Saved data entries

Start of Block

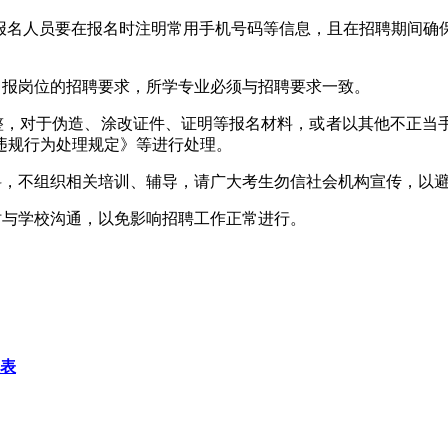
。报名人员要在报名时注明常用手机号码等信息，且在招聘期间
申报岗位的招聘要求，所学专业必须与招聘要求一致。
完整，对于伪造、涂改证件、证明等报名材料，或者以其他不正当
违规行为处理规定》等进行处理。
料，不组织相关培训、辅导，请广大考生勿信社会机构宣传，以
时与学校沟通，以免影响招聘工作正常进行。
息表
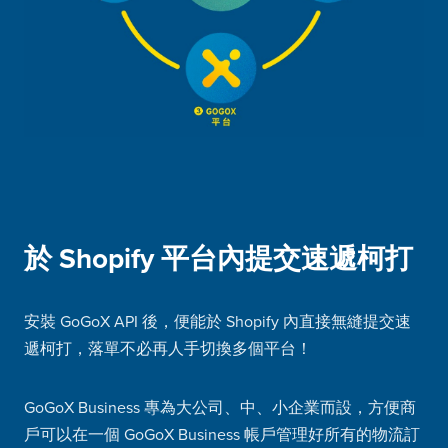
於 Shopify 平台內提交速遞柯打
安裝 GoGoX API 後，便能於 Shopify 內直接無縫提交速
遞柯打，落單不必再人手切換多個平台！
GoGoX Business 專為大公司、中、小企業而設，方便商
戶可以在一個 GoGoX Business 帳戶管理好所有的物流訂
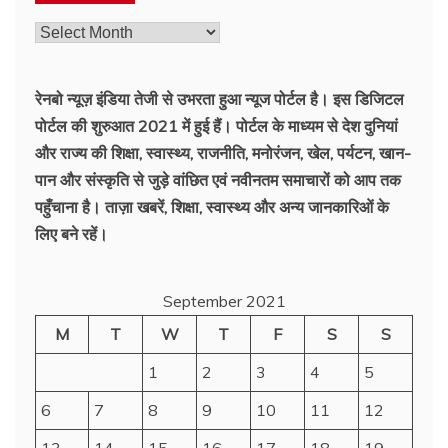
रेनबो न्यूज़ इंडिया तेजी से उभरता हुआ न्‍यूज पोर्टल है। इस डिजिटल
पोर्टल की शुरुआत 2021 में हुई हैं। पोर्टल के माध्यम से देश दुनियां
और राज्य की शिक्षा, स्वास्थ्य, राजनीति, मनोरंजन, खेल, पर्यटन, खान-
पान और संस्कृति से जुड़े वांछित एवं नवीनतम समाचारों को आप तक
पहुँचाना है। ताज़ा खबरें, शिक्षा, स्वास्थ्य और अन्य जानकारिओं के
लिए बने रहें।
September 2021
M
T
W
T
F
S
S
1
2
3
4
5
6
7
8
9
10
11
12
13
14
15
16
17
18
19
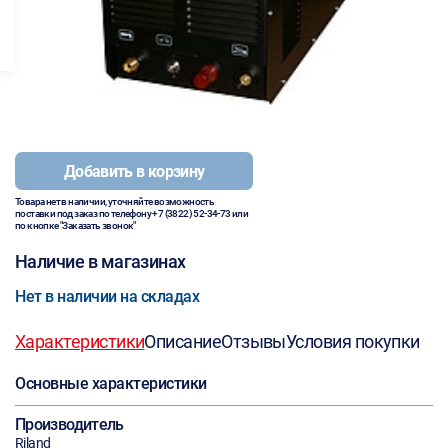
Добавить в корзину
Товара нет в наличии, уточняйте возможность
поставки под заказ по телефону
+7 (3822) 52-34-73
или
по кнопке "Заказать звонок"
Наличие в магазинах
Нет в наличии на складах
Характеристики
Описание
Отзывы
Условия покупки
Основные характеристики
Производитель
Riland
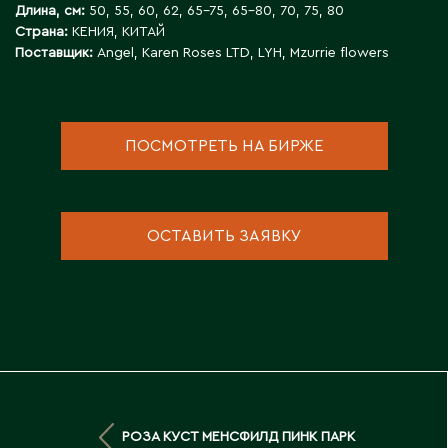
Инструменты для флористов
Длина, см:
50, 55, 60, 62, 65-75, 65-80, 70, 75, 80
Пионы
Аральск
Страна:
КЕНИЯ, КИТАЙ
Искусственные растения
Аркалык
Прочее
Поставщик:
Angel, Karen Roses LTD, LYH, Mzurrie flowers
Кашпо для цветов
Астана
Роза
Атбасар
Новогодний декор
Тюльпаны / Гиацинты / Нарциссы / Мускари
Атырау
Плетеные корзины
Фаленопсисы / Цимбидиумы / Ванда
ПОСМОТРЕТЬ НА БИРЖЕ
Аягоз
Подсвечники
Фрезия / Ирисы
Расходные материалы для флористики
Хризантема
Б
Удобрения и грунты
ОСТАВИТЬ ЗАЯВКУ
Упаковка для цветов
Байконур
Балхаш
Флористический декор
В
Восточно-Казахстанская область
РОЗА КУСТ МЕНСФИЛД ПИНК ПАРК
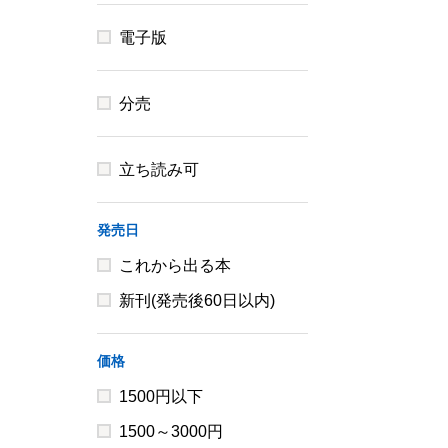
電子版
分売
立ち読み可
発売日
これから出る本
新刊(発売後60日以内)
価格
1500円以下
1500～3000円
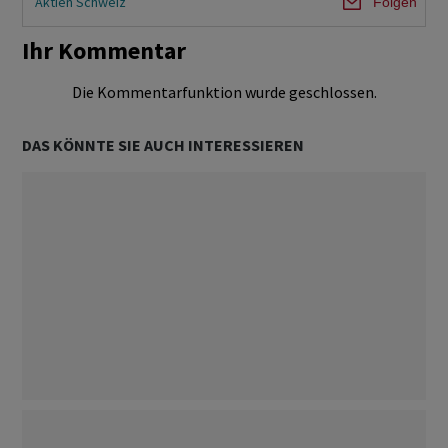
Aktien Schweiz
Folgen
Ihr Kommentar
Die Kommentarfunktion wurde geschlossen.
DAS KÖNNTE SIE AUCH INTERESSIEREN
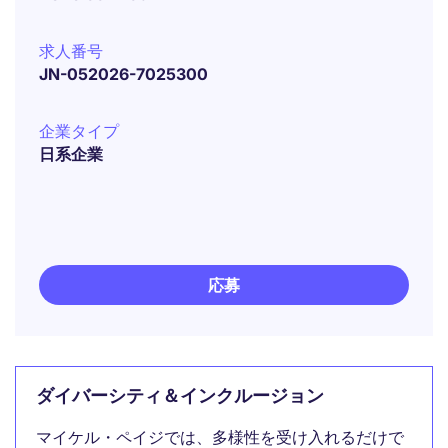
求人番号
JN-052026-7025300
企業タイプ
日系企業
応募
ダイバーシティ＆インクルージョン
マイケル・ペイジでは、多様性を受け入れるだけで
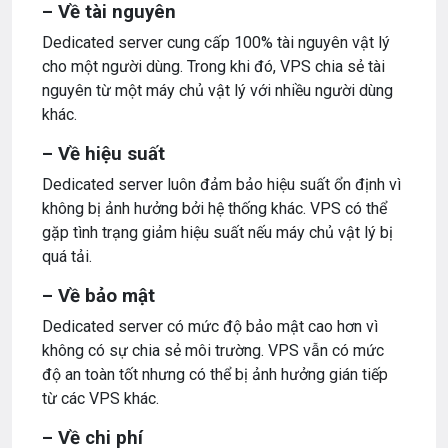
– Về tài nguyên
Dedicated server cung cấp 100% tài nguyên vật lý
cho một người dùng. Trong khi đó, VPS chia sẻ tài
nguyên từ một máy chủ vật lý với nhiều người dùng
khác.
– Về hiệu suất
Dedicated server luôn đảm bảo hiệu suất ổn định vì
không bị ảnh hưởng bởi hệ thống khác. VPS có thể
gặp tình trạng giảm hiệu suất nếu máy chủ vật lý bị
quá tải.
– Về bảo mật
Dedicated server có mức độ bảo mật cao hơn vì
không có sự chia sẻ môi trường. VPS vẫn có mức
độ an toàn tốt nhưng có thể bị ảnh hưởng gián tiếp
từ các VPS khác.
– Về chi phí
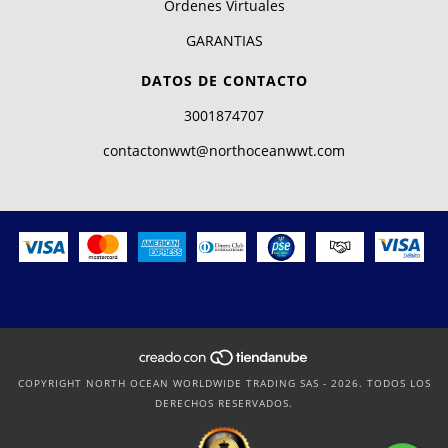
Órdenes Virtuales
GARANTIAS
DATOS DE CONTACTO
3001874707
contactonwwt@northoceanwwt.com
COPYRIGHT NORTH OCEAN WORLDWIDE TRADING SAS - 2026. TODOS LOS
DERECHOS RESERVADOS.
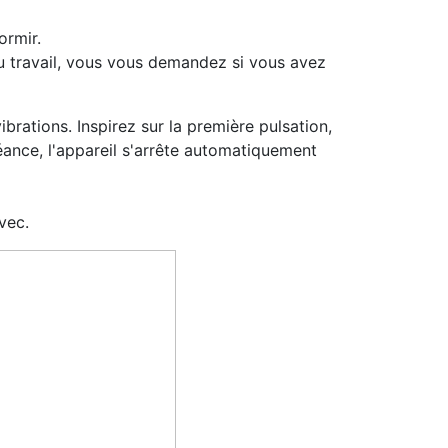
ormir.
au travail, vous vous demandez si vous avez
brations. Inspirez sur la première pulsation,
 séance, l'appareil s'arrête automatiquement
vec.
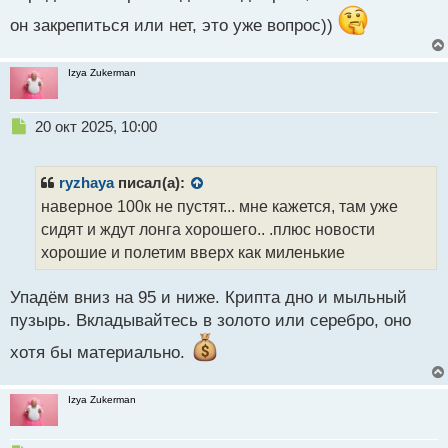
он закрепиться или нет, это уже вопрос))
Izya Zukerman
Н
20 окт 2025, 10:00
е
п
р
ryzhaya
писал(а):
о
наверное 100к не пустят... мне кажется, там уже
ч
сидят и ждут лонга хорошего.. .плюс новости
и
т
хорошие и полетим вверх как миленькие
а
н
Упадём вниз на 95 и ниже. Крипта дно и мыльный
н
пузырь. Вкладывайтесь в золото или серебро, оно
ы
й
хотя бы материально.
п
о
с
Izya Zukerman
т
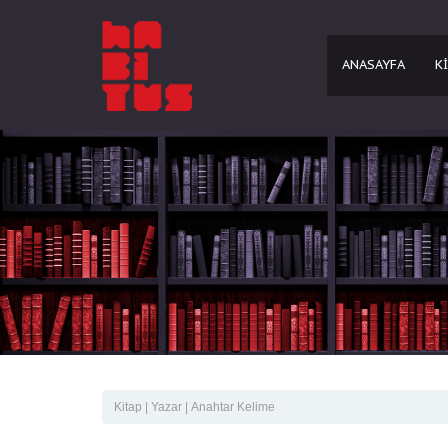
ANASAYFA
K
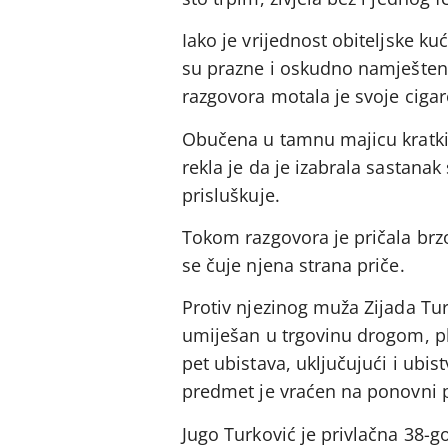
Iako je vrijednost obiteljske k
su prazne i oskudno namještene
razgovora motala je svoje cigar
Obučena u tamnu majicu kratkih
rekla je da je izabrala sastana
prisluškuje.
Tokom razgovora je pričala brzo
se čuje njena strana priče.
Protiv njezinog muža Zijada Tu
umiješan u trgovinu drogom, pl
pet ubistava, uključujući i ub
predmet je vraćen na ponovni p
Jugo Turković je privlačna 38-go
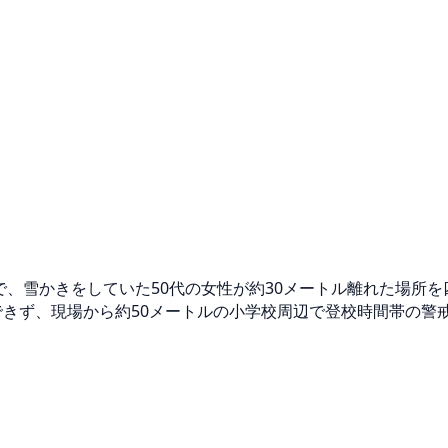
街で、雪かきをしていた50代の女性が約30メートル離れた場所
できず、現場から約50メートルの小学校周辺で登校時間帯の警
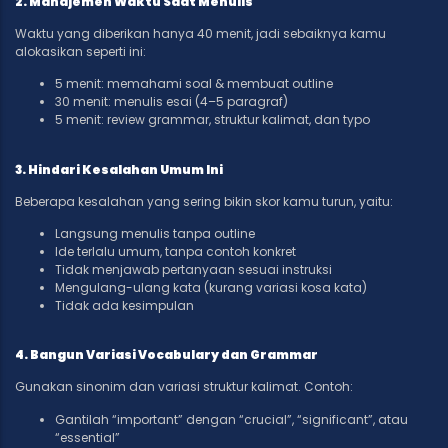
2. Manajemen Waktu Saat Menulis
Waktu yang diberikan hanya 40 menit, jadi sebaiknya kamu
alokasikan seperti ini:
5 menit: memahami soal & membuat outline
30 menit: menulis esai (4–5 paragraf)
5 menit: review grammar, struktur kalimat, dan typo
3. Hindari Kesalahan Umum Ini
Beberapa kesalahan yang sering bikin skor kamu turun, yaitu:
Langsung menulis tanpa outline
Ide terlalu umum, tanpa contoh konkret
Tidak menjawab pertanyaan sesuai instruksi
Mengulang-ulang kata (kurang variasi kosa kata)
Tidak ada kesimpulan
4. Bangun Variasi Vocabulary dan Grammar
Gunakan sinonim dan variasi struktur kalimat. Contoh:
Gantilah “important” dengan “crucial”, “significant”, atau
“essential”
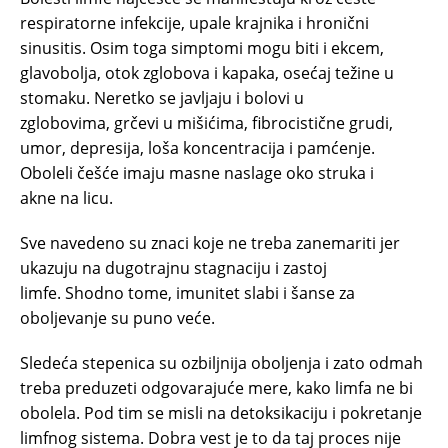
respiratorne infekcije, upale krajnika i hronični
sinusitis. Osim toga simptomi mogu biti i ekcem,
glavobolja, otok zglobova i kapaka, osećaj težine u
stomaku. Neretko se javljaju i bolovi u
zglobovima, grčevi u mišićima, fibrocistične grudi,
umor, depresija, loša koncentracija i pamćenje.
Oboleli češće imaju masne naslage oko struka i
akne na licu.
Sve navedeno su znaci koje ne treba zanemariti jer
ukazuju na dugotrajnu stagnaciju i zastoj
limfe. Shodno tome, imunitet slabi i šanse za
oboljevanje su puno veće.
Sledeća stepenica su ozbiljnija oboljenja i zato odmah
treba preduzeti odgovarajuće mere, kako limfa ne bi
obolela. Pod tim se misli na detoksikaciju i pokretanje
limfnog sistema. Dobra vest je to da taj proces nije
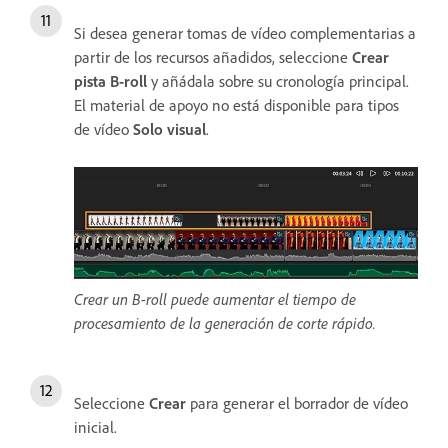
Si desea generar tomas de vídeo complementarias a
partir de los recursos añadidos, seleccione
Crear
pista B-roll
y añádala sobre su cronología principal.
El material de apoyo no está disponible para tipos
de vídeo
Solo visual
.
Crear un B-roll puede aumentar el tiempo de
procesamiento de la generación de corte rápido.
Seleccione
Crear
para generar el borrador de vídeo
inicial.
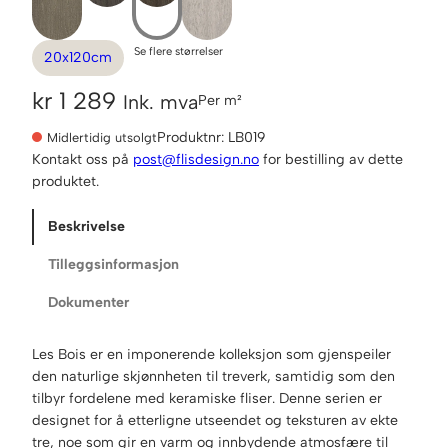
Se flere størrelser
20x120cm
kr
1 289
Ink. mva
Per m²
Produktnr:
LB019
Midlertidig utsolgt
Kontakt oss på
post@flisdesign.no
for bestilling av dette
produktet.
Beskrivelse
Tilleggsinformasjon
Dokumenter
Les Bois er en imponerende kolleksjon som gjenspeiler
den naturlige skjønnheten til treverk, samtidig som den
tilbyr fordelene med keramiske fliser. Denne serien er
designet for å etterligne utseendet og teksturen av ekte
tre, noe som gir en varm og innbydende atmosfære til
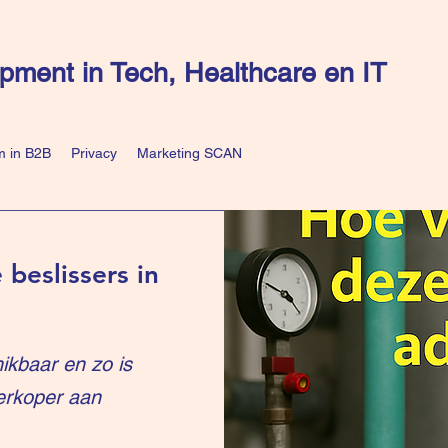
pment in Tech, Healthcare en IT
 in B2B
Privacy
Marketing SCAN
 beslissers in
ikbaar en zo is
erkoper aan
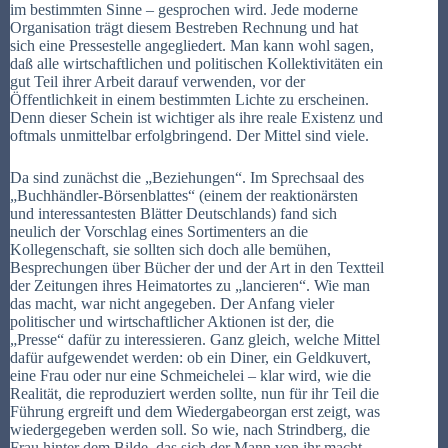
im bestimmten Sinne – gesprochen wird. Jede moderne
Organisation trägt diesem Bestreben Rechnung und hat
sich eine Pressestelle angegliedert. Man kann wohl sagen,
daß alle wirtschaftlichen und politischen Kollektivitäten ein
gut Teil ihrer Arbeit darauf verwenden, vor der
Öffentlichkeit in einem bestimmten Lichte zu erscheinen.
Denn dieser Schein ist wichtiger als ihre reale Existenz und
oftmals unmittelbar erfolgbringend. Der Mittel sind viele.
Da sind zunächst die „Beziehungen“. Im Sprechsaal des
„Buchhändler-Börsenblattes“ (einem der reaktionärsten
und interessantesten Blätter Deutschlands) fand sich
neulich der Vorschlag eines Sortimenters an die
Kollegenschaft, sie sollten sich doch alle bemühen,
Besprechungen über Bücher der und der Art in den Textteil
der Zeitungen ihres Heimatortes zu „lancieren“. Wie man
das macht, war nicht angegeben. Der Anfang vieler
politischer und wirtschaftlicher Aktionen ist der, die
„Presse“ dafür zu interessieren. Ganz gleich, welche Mittel
dafür aufgewendet werden: ob ein Diner, ein Geldkuvert,
eine Frau oder nur eine Schmeichelei – klar wird, wie die
Realität, die reproduziert werden sollte, nun für ihr Teil die
Führung ergreift und dem Wiedergabeorgan erst zeigt, was
wiedergegeben werden soll. So wie, nach Strindberg, die
Frau hinter dem Bilde, das sich der Mann von ihr macht,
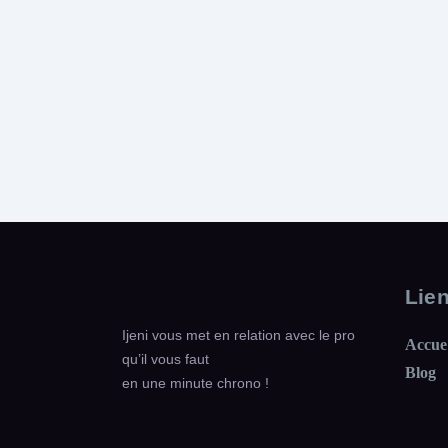
Lie
Ijeni vous met en relation avec le pro
Accue
qu’il vous faut
Blog
en une minute chrono !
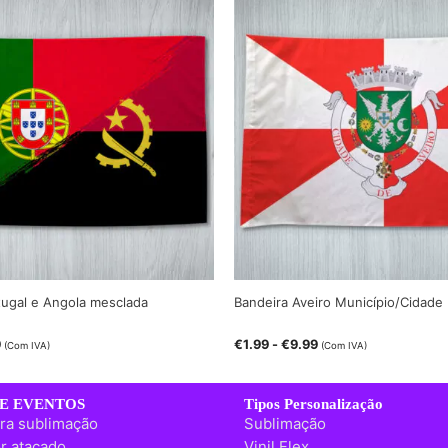
tugal e Angola mesclada
Bandeira Aveiro Município/Cidade
9
€
1.99
-
€
9.99
(Com IVA)
(Com IVA)
E EVENTOS
Tipos Personalização
ra sublimação
Sublimação
r atacado
Vinil Flex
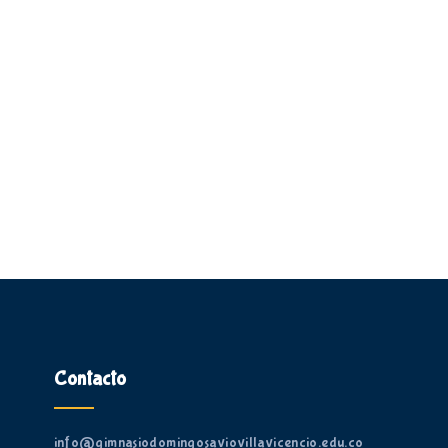
Contacto
info@gimnasiodomingosaviovillavicencio.edu.co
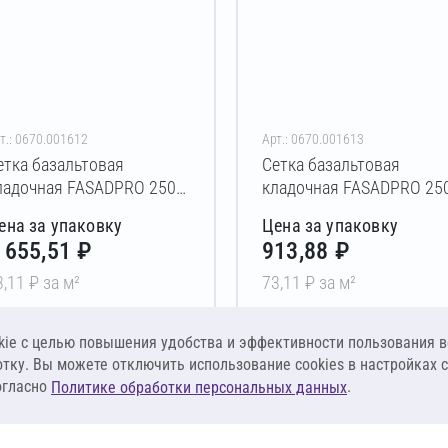
т.: 0670.001612
Арт.: 0670.001613
етка базальтовая
Сетка базальтовая
ладочная FASADPRO 2500
кладочная FASADPRO 25
5х25 мм (190 г/м²) 1х50 м
25х25 мм (190 г/м²)
ена за упаковку
Цена за упаковку
0,25х50 м
 655,51 ₽
913,88 ₽
3,11 ₽ за м²
73,11 ₽ за м²
В корзину
В корзину
ie c целью повышения удобства и эффективности пользования в
отку. Вы можете отключить использование cookies в настройках 
огласно
.
Политике обработки персональных данных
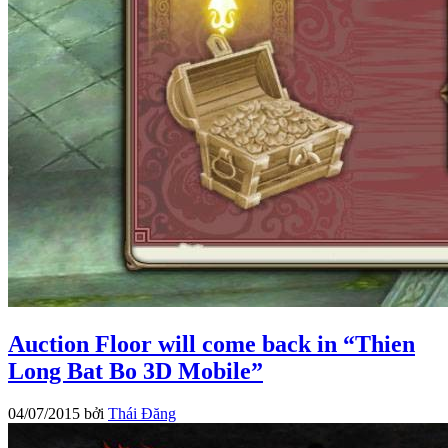
Auction Floor will come back in “Thien
Long Bat Bo 3D Mobile”
04/07/2015
bởi
Thái Đăng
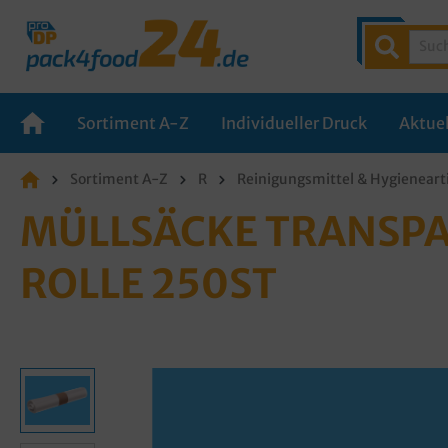
Sortiment A-Z
Individueller Druck
Aktuel
Sortiment A-Z
R
Reinigungsmittel & Hygieneart
MÜLLSÄCKE TRANSPA
ROLLE 250ST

End of Block

## [REQUIRED WORK]
Starting at the line containing "Protiv njezinog muža Zijada Tu" and stopping at the line containing "Mengulang-ulang kata (kurang", output each line exactly as it appears above. Leave out the pictures.

## [ANSWER TO THE EXERCISE]
Protiv njezinog muža Zijada Tu
umiješan u trgovinu drogom, pl
pet ubistava, uključujući i ub
predmet je vraćen na ponovni p
Jugo Turković je privlačna 38-go
街で、雪かきをしていた50代の女性が約30メートル離れた場所
できず、現場から約50メートルの小学校周辺で登校時間帯の警
2. Manajemen Waktu Saat Menulis
Waktu yang diberikan hanya 40 menit, jadi sebaiknya kamu
alokasikan seperti ini:
5 menit: memahami soal & membuat outline
30 menit: menulis esai (4–5 paragraf)
5 menit: review grammar, struktur kalimat, dan typo
3. Hindari Kesalahan Umum Ini
Beberapa kesalahan yang sering bikin skor kamu turun, yaitu:
Langsung menulis tanpa outline
Ide terlalu umum, tanpa contoh konkret
Tidak menjawab pertanyaan sesuai instruksi
Mengulang-ulang kata (kurang variasi kosa kata)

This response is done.